Holy cow, I wrote a book!
What determines the order in which icons appear in the Alt+Tab list?
The icons appear in the same order as the window Z-order. When you switch to a window,
then it comes to the top of the Z-order. If you minimize a window, it goes to the
bottom of the Z-order. The Alt+Esc hotkey (gosh, does anybody still use Alt+Esc?)
takes the current top window and sends it to the bottom of the Z-order (and the window
next in line comes to the top). The Alt+Shift+Esc hotkey (I bet you didn't know that
hotkey even existed) takes the bottom-most window and brings it to the top, but does
not open the window if it is minimized.
The presence of "always on top" windows makes this a little more complicated. The
basic rule is that an "always on top" window always appears on top of a "not always
on top" window. So if the above rules indicate that a "not always on top" window comes
to the top, it really just goes as high as it can without getting on top of any "always
on top" windows.
You may have run across the term "fast task switching". This was the term used to
describe the precursor to the current Alt+Tab switching interface.

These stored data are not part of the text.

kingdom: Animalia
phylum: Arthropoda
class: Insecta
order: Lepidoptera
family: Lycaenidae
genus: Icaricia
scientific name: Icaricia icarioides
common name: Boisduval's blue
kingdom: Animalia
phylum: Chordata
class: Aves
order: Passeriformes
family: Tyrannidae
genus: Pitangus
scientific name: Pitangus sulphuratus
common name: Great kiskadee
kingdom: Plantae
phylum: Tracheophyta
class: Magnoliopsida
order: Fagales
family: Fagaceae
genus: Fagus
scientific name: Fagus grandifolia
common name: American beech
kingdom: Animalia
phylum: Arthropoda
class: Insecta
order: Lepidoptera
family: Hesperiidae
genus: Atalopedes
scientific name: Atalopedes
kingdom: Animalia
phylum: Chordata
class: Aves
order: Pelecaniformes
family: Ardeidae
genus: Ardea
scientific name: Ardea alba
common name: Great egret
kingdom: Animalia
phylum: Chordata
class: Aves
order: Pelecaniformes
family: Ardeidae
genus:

The old way of
switching via Alt+Tab (Windows 3.0 and earlier) was just like Alt+Esc, except that
the window you switched to was automatically opened if it had been minimized. When
the new Alt+Tab was added to Windows 3.1, we were concerned that people might prefer
the old way, so there was a switch in the control panel to set it back to the slow
way. (There is also a setting SPI_SETFASTTASKSWITCH that lets you change it programmatically.)
It turns out nobody complained, so the old slow way of task switching was removed
entirely and the setting now has no effect.
This does highlight the effort we take to try to allow people who don't like the new
way of doing something to go back to the old way. It turns out that corporations with
10,000 employees don't like it when the user interface changes, because it forces
them to spend millions of dollars retraining all their employees. If you open up the
Group Policy Editor, you can see the zillions of deployment settings that IT administrators
can use to disable a variety of new Windows UI features.